[Extracted data entries]
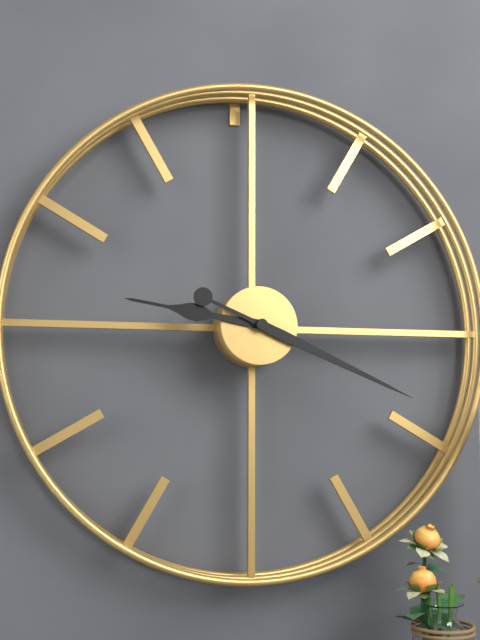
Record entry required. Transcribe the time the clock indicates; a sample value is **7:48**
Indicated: **9:19**
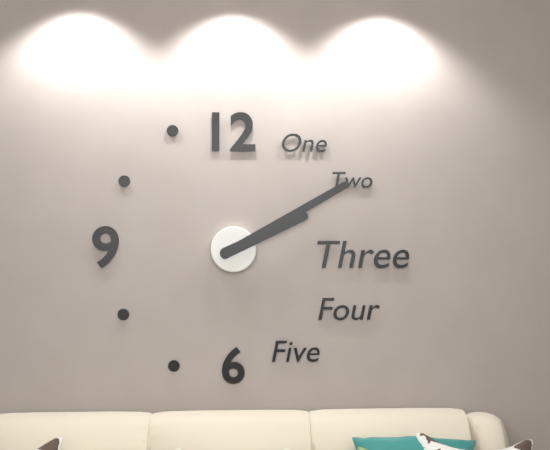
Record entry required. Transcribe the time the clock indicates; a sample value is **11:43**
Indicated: **2:10**
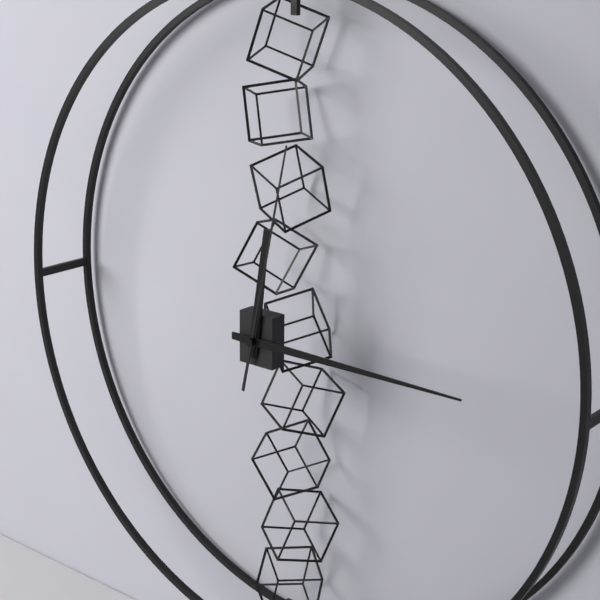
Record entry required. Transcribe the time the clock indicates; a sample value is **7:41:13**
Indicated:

• Short problem
Copy every line of the listing above word for word, leaving out the pictures.

• Result
Record entry required. Transcribe the time the clock indicates; a sample value is **7:48**
Indicated: **9:19**
Record entry required. Transcribe the time the clock indicates; a sample value is **11:43**
Indicated: **2:10**
Record entry required. Transcribe the time the clock indicates; a sample value is **7:41:13**
Indicated:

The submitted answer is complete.